■ SHORT TASK
Rewrite all of the records below with "Patrulla" changed to "Recorre" everywhere and nothing else altered.

^^^^^^^^

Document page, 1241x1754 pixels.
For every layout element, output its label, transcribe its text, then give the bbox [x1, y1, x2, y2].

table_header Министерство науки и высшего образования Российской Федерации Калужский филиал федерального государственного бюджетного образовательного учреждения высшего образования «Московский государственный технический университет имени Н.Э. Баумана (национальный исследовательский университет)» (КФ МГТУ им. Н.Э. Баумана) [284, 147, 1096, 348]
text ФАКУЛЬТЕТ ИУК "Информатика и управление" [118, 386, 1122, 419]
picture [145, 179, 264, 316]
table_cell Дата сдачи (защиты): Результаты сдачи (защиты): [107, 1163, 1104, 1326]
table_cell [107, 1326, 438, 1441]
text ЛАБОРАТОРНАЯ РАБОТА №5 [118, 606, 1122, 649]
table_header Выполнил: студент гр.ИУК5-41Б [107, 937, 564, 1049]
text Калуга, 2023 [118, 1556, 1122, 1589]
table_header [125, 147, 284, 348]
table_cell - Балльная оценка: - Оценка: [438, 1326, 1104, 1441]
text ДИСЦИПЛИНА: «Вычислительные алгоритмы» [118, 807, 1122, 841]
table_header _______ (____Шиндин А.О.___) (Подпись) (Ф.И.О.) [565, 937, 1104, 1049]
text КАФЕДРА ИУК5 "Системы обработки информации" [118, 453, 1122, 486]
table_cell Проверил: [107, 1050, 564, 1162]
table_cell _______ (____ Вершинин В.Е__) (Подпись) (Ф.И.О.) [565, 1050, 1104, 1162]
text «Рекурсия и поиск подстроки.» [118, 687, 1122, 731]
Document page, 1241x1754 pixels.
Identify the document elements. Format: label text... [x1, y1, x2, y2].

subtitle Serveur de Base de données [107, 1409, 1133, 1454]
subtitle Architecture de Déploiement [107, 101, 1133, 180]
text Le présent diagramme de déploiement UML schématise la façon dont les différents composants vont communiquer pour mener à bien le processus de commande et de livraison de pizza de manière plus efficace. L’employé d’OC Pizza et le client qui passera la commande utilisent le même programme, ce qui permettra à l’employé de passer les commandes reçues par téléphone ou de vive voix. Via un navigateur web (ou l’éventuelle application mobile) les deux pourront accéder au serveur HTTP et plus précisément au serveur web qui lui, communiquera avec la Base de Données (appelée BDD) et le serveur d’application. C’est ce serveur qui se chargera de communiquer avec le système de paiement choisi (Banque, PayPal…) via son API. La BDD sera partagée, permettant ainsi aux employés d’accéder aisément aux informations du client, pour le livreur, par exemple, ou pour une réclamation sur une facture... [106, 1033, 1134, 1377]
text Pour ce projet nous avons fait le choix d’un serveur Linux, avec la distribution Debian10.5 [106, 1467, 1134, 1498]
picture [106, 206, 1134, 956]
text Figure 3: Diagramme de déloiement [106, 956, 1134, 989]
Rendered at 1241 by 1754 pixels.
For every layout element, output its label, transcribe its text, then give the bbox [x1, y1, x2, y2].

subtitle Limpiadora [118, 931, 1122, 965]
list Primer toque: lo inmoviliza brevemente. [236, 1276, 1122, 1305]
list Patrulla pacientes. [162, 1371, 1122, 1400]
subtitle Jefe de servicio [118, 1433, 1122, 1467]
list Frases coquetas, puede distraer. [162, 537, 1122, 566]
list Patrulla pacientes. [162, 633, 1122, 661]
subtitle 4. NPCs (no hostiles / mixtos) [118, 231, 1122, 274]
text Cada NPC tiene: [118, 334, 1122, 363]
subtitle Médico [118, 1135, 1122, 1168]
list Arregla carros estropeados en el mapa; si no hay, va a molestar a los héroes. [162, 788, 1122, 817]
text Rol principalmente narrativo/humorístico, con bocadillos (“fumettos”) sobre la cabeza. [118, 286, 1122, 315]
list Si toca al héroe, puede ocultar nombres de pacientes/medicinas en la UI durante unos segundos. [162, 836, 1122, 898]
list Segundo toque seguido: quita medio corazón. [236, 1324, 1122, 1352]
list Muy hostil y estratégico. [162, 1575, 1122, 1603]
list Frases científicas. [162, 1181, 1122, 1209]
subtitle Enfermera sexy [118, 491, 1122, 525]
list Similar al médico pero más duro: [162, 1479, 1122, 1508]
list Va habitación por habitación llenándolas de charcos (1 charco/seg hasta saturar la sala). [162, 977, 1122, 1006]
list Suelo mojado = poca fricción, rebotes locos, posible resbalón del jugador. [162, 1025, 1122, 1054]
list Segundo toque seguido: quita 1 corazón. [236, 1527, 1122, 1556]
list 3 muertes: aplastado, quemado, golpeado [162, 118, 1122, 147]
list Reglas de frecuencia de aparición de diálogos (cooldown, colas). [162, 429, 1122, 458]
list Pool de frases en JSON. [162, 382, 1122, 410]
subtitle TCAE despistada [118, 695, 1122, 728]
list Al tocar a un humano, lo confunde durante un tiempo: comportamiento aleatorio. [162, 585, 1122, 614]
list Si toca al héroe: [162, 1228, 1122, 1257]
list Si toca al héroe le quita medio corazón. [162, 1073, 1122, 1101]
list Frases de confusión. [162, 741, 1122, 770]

^^^^^^^^

■ THE RESPONSE
Document page, 1241x1754 pixels.
For every layout element, output its label, transcribe its text, then give the bbox [x1, y1, x2, y2].

table_header Министерство науки и высшего образования Российской Федерации Калужский филиал федерального государственного бюджетного образовательного учреждения высшего образования «Московский государственный технический университет имени Н.Э. Баумана (национальный исследовательский университет)» (КФ МГТУ им. Н.Э. Баумана) [284, 147, 1096, 348]
text ФАКУЛЬТЕТ ИУК "Информатика и управление" [118, 386, 1122, 419]
picture [145, 179, 264, 316]
table_cell Дата сдачи (защиты): Результаты сдачи (защиты): [107, 1163, 1104, 1326]
table_cell [107, 1326, 438, 1441]
text ЛАБОРАТОРНАЯ РАБОТА №5 [118, 606, 1122, 649]
table_header Выполнил: студент гр.ИУК5-41Б [107, 937, 564, 1049]
text Калуга, 2023 [118, 1556, 1122, 1589]
table_header [125, 147, 284, 348]
table_cell - Балльная оценка: - Оценка: [438, 1326, 1104, 1441]
text ДИСЦИПЛИНА: «Вычислительные алгоритмы» [118, 807, 1122, 841]
table_header _______ (____Шиндин А.О.___) (Подпись) (Ф.И.О.) [565, 937, 1104, 1049]
text КАФЕДРА ИУК5 "Системы обработки информации" [118, 453, 1122, 486]
table_cell Проверил: [107, 1050, 564, 1162]
table_cell _______ (____ Вершинин В.Е__) (Подпись) (Ф.И.О.) [565, 1050, 1104, 1162]
text «Рекурсия и поиск подстроки.» [118, 687, 1122, 731]
Document page, 1241x1754 pixels.
Identify the document elements. Format: label text... [x1, y1, x2, y2].

subtitle Serveur de Base de données [107, 1409, 1133, 1454]
subtitle Architecture de Déploiement [107, 101, 1133, 180]
text Le présent diagramme de déploiement UML schématise la façon dont les différents composants vont communiquer pour mener à bien le processus de commande et de livraison de pizza de manière plus efficace. L’employé d’OC Pizza et le client qui passera la commande utilisent le même programme, ce qui permettra à l’employé de passer les commandes reçues par téléphone ou de vive voix. Via un navigateur web (ou l’éventuelle application mobile) les deux pourront accéder au serveur HTTP et plus précisément au serveur web qui lui, communiquera avec la Base de Données (appelée BDD) et le serveur d’application. C’est ce serveur qui se chargera de communiquer avec le système de paiement choisi (Banque, PayPal…) via son API. La BDD sera partagée, permettant ainsi aux employés d’accéder aisément aux informations du client, pour le livreur, par exemple, ou pour une réclamation sur une facture... [106, 1033, 1134, 1377]
text Pour ce projet nous avons fait le choix d’un serveur Linux, avec la distribution Debian10.5 [106, 1467, 1134, 1498]
picture [106, 206, 1134, 956]
text Figure 3: Diagramme de déloiement [106, 956, 1134, 989]
Rendered at 1241 by 1754 pixels.
For every layout element, output its label, transcribe its text, then give the bbox [x1, y1, x2, y2].

subtitle Limpiadora [118, 931, 1122, 965]
list Primer toque: lo inmoviliza brevemente. [236, 1276, 1122, 1305]
list Recorre pacientes. [162, 1371, 1122, 1400]
subtitle Jefe de servicio [118, 1433, 1122, 1467]
list Frases coquetas, puede distraer. [162, 537, 1122, 566]
list Recorre pacientes. [162, 633, 1122, 661]
subtitle 4. NPCs (no hostiles / mixtos) [118, 231, 1122, 274]
text Cada NPC tiene: [118, 334, 1122, 363]
subtitle Médico [118, 1135, 1122, 1168]
list Arregla carros estropeados en el mapa; si no hay, va a molestar a los héroes. [162, 788, 1122, 817]
text Rol principalmente narrativo/humorístico, con bocadillos (“fumettos”) sobre la cabeza. [118, 286, 1122, 315]
list Si toca al héroe, puede ocultar nombres de pacientes/medicinas en la UI durante unos segundos. [162, 836, 1122, 898]
list Segundo toque seguido: quita medio corazón. [236, 1324, 1122, 1352]
list Muy hostil y estratégico. [162, 1575, 1122, 1603]
list Frases científicas. [162, 1181, 1122, 1209]
subtitle Enfermera sexy [118, 491, 1122, 525]
list Similar al médico pero más duro: [162, 1479, 1122, 1508]
list Va habitación por habitación llenándolas de charcos (1 charco/seg hasta saturar la sala). [162, 977, 1122, 1006]
list Suelo mojado = poca fricción, rebotes locos, posible resbalón del jugador. [162, 1025, 1122, 1054]
list Segundo toque seguido: quita 1 corazón. [236, 1527, 1122, 1556]
list 3 muertes: aplastado, quemado, golpeado [162, 118, 1122, 147]
list Reglas de frecuencia de aparición de diálogos (cooldown, colas). [162, 429, 1122, 458]
list Pool de frases en JSON. [162, 382, 1122, 410]
subtitle TCAE despistada [118, 695, 1122, 728]
list Al tocar a un humano, lo confunde durante un tiempo: comportamiento aleatorio. [162, 585, 1122, 614]
list Si toca al héroe: [162, 1228, 1122, 1257]
list Si toca al héroe le quita medio corazón. [162, 1073, 1122, 1101]
list Frases de confusión. [162, 741, 1122, 770]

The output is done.